Bu kolektif yeniden tasarımlama/inşa süreçlerinin olmazsa olmazı kolektif düşleyebilmedir. Ve ruhsal unsurlar arasındaki geçişliliğin yerine bastırılmışlık ve parçalanmışlığın donuk tablosunun, yani ruhsal otoriter rejimin geçirilmek istenmesi; içsel geçişliliğin, bağlantılar kurmanın ve yaratıcılığın adı, aracı ve gereği olan, düşleme kapasitesine de saldırı anlamına gelir.

 Biz de bu ruhsal ve toplumsal dünyaları böyle donuklaştırma çabasına karşı, oyunu yeniden yaratma çabasının bir adı, aracı ve gereği olarak düşünülebiliriz komünizmi. Marx hayaletlerden boşuna bahsetmez belki. Kapitalizmin perili köşkünde hayaletler gezer, hayal/düş dünyasının asli özneleri olarak. Hayaletler ilgi çekmenin yollarını bulurlar, korkuyla karışık bir merak uyandırır, bizi hayal dünyasına bakmaya davet ederler. Ve belli ki bizi çağırdıkları dünyanın göbeğinde "yanlış gömülmüş" ve "şekilsizleştirilmiş" bir şeyler yatmaktadır. Her hayalet hikâyesinin gelip geleceği yer burası değil midir? Hem ölü hem canlı, ne ölü ne canlıdır onlar: kapitalizmin otoriter rejimince sınıfın ruhsallığının dibine gömülenler, orada “bekleyenlerdir”.

Marx'ın Oyunu

  Marx toplumsal ilişkilerin ve toplumsal oluşumların düşünürü değil miydi? O zaman belki Marx bizi oyuna getirmiştir. Toplumsal ilişkiler ile özne arasındaki oyuna. Yine! (Başka düşlerin filtresinden geçmiş bir haliyle düşünürsek) toplumsal ve ruhsal arasındaki bir oyuna getirmiştir bizi; sınıfın taşıdığı ruhsal izlerin nesnelliğini tanımaya, toplumsal dünyanın öznel bir biçimde yeniden kuruluşunu tanımaya çağırmıştır. O zaman büyük oyunu kurmak, dünya sosyalizminin örgütlü güçlerini kurmak için hayaletler eşliğinde oynanacak bir düşleme oyununa davet edildiğimizi düşünebiliriz. Çünkü ruhsal unsurlar arasında oluşan otoriter, baskıcı, kopartıcı düzeni onarmanın başka yolu yoktur. Dolayısıyla toplumsal düzeni onarmanın da. Hayallerin katı ve tekrarlayıcı sahnelere dönüşmesine karşı esnekleşmiş bir hayal gücüne, hayaller yaratmak için de ruhsal unsurlar arasında mümkün olduğunca rahat gezilebilecek aralıklarla ihtiyaç var. Sınıfsal özdeşleşmeler ve -ancak bu temelde- insanlık, canlılık ve dünyalılığa (ve belki ötesine) dair daha geniş özdeşleşmeler böyle yaratılabilir.

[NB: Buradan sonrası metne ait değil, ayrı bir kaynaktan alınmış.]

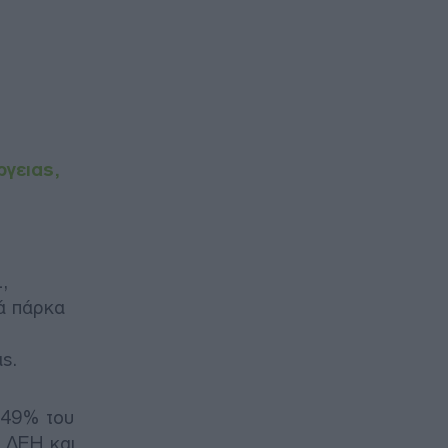
ργειας,
,
κά πάρκα
ς.
υ 49% του
η ΔΕΗ και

 Marx'ın açtığı aralıktan içeri bakacaksak kapitalizmin bağlara saldıran düzenine karşı, toplumsal aktör olma yolunda yeniden sosyalist düşler kurma; korku ve şiddet sahnelerinin ötesini düşünebilme; eşit sınıfsal ötekilerle olan özdeşleşmeleri ve bağları onarma; dışlama ve ayırmanın yerine ortaklığı getirmeye yönelik davete ortak olmamız lazım.

  Ve sosyalizmin bir düş olduğunu hatırlamamız.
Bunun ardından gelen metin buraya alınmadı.